- Problem statement -
Copy each line of the entries beneath that contains the word "This".

- The input -

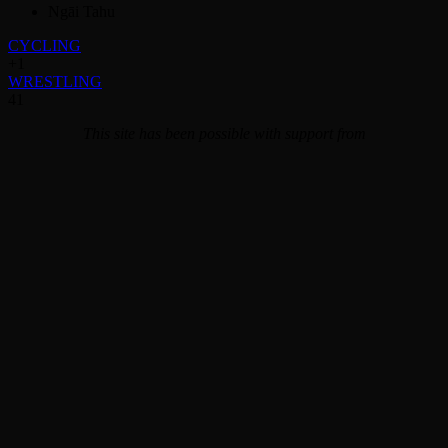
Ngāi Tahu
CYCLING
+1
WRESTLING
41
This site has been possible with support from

--

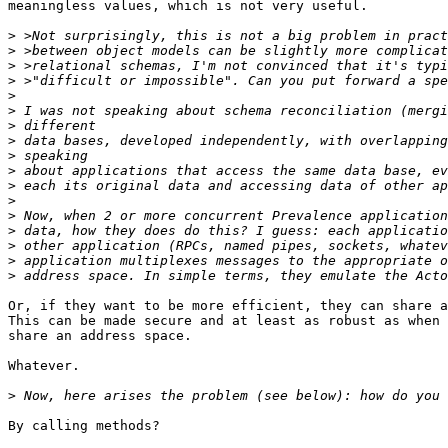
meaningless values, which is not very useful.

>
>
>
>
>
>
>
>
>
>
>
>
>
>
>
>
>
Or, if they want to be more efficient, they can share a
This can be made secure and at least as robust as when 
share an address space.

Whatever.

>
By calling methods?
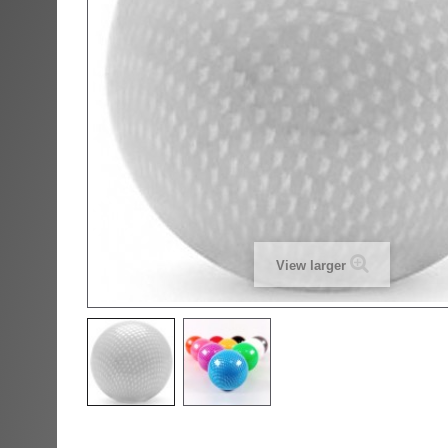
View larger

...

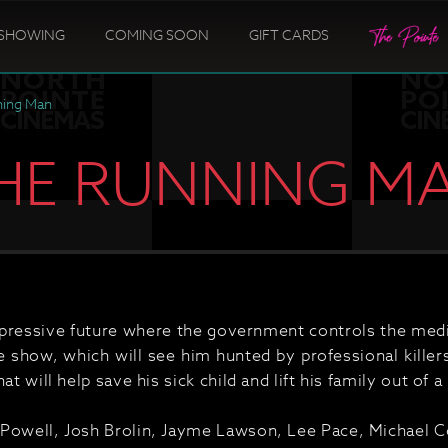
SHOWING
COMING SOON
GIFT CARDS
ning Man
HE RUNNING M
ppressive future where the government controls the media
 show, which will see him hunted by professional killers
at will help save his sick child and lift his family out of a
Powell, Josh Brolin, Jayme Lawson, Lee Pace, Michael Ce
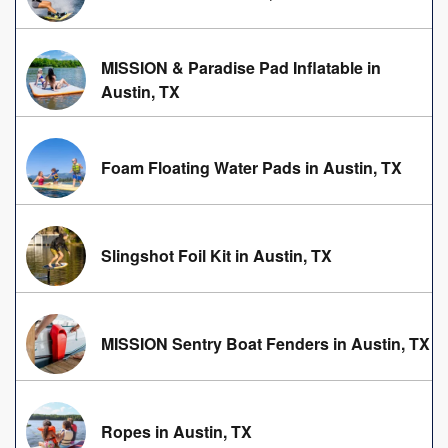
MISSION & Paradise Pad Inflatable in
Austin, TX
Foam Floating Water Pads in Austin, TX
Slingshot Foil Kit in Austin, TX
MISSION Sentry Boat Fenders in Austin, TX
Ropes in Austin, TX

- Exercise response -
This site has been possible with support from
This can be made secure and at least as robust as when 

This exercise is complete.